AMEX's savings rate is variable and moves with Federal Reserve policy. It has trended downward from 4.25% in mid-2024 to 3.20% today. If the Fed cuts rates further, AMEX's APY will likely follow. The account does not require direct deposit, a subscription, or any other qualification to earn the advertised rate. This is a simpler structure than some competitors like SoFi, which ties its highest rate to direct deposit or subscription requirements.
For savers who prioritize capital preservation and simplicity, AMEX's HYSA is one of the most straightforward options available. Your principal is protected, the rate is competitive, and the brand has deep institutional trust. However, the rate is not particularly generous and could reduce further in the future.
The FDIC insurance question: what happens if something goes wrong?
This is not a question about which platform is "safer" in everyday use. Both AMEX and Kraken are well-established. The question is what happens in a worst-case scenario, and the answer is fundamentally different for both services.
If American Express National Bank were to fail, the FDIC would make depositors whole up to $250,000 per depositor, per ownership category. This is a federal guarantee backed by the full faith and credit of the United States government. It applies regardless of what happens to American Express as a company. Your principal is protected up to the limit.
If Kraken experienced a severe security event or insolvency, there is no equivalent government-backed insurance. Kraken's security practices include cold storage, Proof of Reserves, and multi-layered account protections. These are among the strongest in the crypto industry, but they are risk mitigation measures, not insurance. In a bankruptcy scenario, the treatment of customer funds would depend on the legal process. Understanding whether stablecoin yield is safe within the context of your overall financial plan is an important step before moving significant capital into any crypto earn product.

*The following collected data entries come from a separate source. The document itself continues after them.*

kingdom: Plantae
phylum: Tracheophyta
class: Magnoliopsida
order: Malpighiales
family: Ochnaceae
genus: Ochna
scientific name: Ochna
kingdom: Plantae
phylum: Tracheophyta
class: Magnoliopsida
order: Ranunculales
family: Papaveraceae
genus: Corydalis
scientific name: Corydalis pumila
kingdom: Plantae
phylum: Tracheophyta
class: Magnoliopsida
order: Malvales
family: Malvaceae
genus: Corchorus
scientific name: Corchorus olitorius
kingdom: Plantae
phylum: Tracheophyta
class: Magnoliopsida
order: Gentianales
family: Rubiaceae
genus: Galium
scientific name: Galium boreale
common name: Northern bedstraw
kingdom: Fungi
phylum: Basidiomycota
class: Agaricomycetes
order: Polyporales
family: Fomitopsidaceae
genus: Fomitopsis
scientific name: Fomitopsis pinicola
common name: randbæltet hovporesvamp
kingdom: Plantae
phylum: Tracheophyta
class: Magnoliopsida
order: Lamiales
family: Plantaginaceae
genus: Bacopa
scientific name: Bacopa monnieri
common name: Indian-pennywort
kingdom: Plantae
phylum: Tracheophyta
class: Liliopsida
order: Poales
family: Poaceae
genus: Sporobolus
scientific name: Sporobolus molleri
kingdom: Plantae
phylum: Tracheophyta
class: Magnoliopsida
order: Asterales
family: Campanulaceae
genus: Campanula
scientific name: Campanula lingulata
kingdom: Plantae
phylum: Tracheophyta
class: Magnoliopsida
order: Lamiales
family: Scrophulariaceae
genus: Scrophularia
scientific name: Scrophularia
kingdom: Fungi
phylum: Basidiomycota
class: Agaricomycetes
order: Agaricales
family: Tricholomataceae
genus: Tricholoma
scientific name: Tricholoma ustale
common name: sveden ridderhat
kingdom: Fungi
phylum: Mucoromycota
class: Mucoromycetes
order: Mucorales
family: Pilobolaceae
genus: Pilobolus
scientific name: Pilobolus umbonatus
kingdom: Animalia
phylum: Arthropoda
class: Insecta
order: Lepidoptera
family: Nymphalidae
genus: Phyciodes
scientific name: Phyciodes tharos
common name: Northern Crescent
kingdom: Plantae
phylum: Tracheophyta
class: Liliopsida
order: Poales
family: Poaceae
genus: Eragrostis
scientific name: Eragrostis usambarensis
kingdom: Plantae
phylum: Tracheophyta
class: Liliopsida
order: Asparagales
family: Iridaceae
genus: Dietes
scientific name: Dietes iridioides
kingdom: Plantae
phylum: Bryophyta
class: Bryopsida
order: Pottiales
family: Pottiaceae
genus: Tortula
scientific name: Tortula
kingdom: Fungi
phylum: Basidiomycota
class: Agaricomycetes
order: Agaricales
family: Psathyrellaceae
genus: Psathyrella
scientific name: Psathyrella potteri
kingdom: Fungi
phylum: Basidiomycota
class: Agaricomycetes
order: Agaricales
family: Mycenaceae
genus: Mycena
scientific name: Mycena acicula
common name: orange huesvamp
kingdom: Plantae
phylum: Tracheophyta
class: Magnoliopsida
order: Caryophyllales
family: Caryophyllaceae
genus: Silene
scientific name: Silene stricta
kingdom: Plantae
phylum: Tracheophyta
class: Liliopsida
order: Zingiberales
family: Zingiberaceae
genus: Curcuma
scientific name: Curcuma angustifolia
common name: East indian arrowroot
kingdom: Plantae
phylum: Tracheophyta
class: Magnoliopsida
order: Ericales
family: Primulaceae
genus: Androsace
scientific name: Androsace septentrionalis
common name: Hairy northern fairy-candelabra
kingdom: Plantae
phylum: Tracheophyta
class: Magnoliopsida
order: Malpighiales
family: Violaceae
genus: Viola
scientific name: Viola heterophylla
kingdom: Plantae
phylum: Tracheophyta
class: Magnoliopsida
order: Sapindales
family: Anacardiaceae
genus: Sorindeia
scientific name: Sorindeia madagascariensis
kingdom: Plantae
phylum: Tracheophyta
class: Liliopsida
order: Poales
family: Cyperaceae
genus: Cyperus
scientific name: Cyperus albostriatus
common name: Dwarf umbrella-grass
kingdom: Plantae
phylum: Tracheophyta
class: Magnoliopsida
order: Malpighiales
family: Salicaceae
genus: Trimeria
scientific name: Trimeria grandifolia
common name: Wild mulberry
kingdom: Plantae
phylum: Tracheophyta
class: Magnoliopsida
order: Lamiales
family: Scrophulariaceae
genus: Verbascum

Stablecoins themselves carry additional risk beyond platform risk. USDC's brief de-peg during the SVB crisis in March 2023 demonstrated that even well-collateralized stablecoins can trade below $1.00 when market stress hits the banking system that underlies their reserves. USDT has faced ongoing regulatory scrutiny regarding the composition and transparency of its reserves.
AMEX savings is for capital you cannot afford to lose: emergency funds, near-term goals, insured reserves. Kraken Earn is for risk capital you have deliberately allocated to crypto and want working rather than idle. Treating them as interchangeable ignores the structural difference in protection.
Tax treatment: same either way
Both AMEX savings interest and Kraken Earn rewards are taxed as ordinary income. The tax treatment is effectively identical despite the different underlying assets.
American Express pays interest on USD savings deposits and issues a 1099-INT at tax time. Kraken Auto Earn (stablecoin yield) and staking rewards are also taxable as ordinary income at the fair market value of the rewards when received — as per IRS Revenue Ruling 2023-14, staking rewards are gross income in the taxable year of receipt. The question of whether crypto rewards are taxable is settled: yes, at ordinary income rates, just like bank interest.
One additional consideration for Kraken users: if you later sell or exchange the crypto rewards you received, any gain or loss on that subsequent transaction may be subject to capital gains tax. AMEX interest, paid in dollars, does not create a second taxable event. This is a minor but real difference in tax complexity.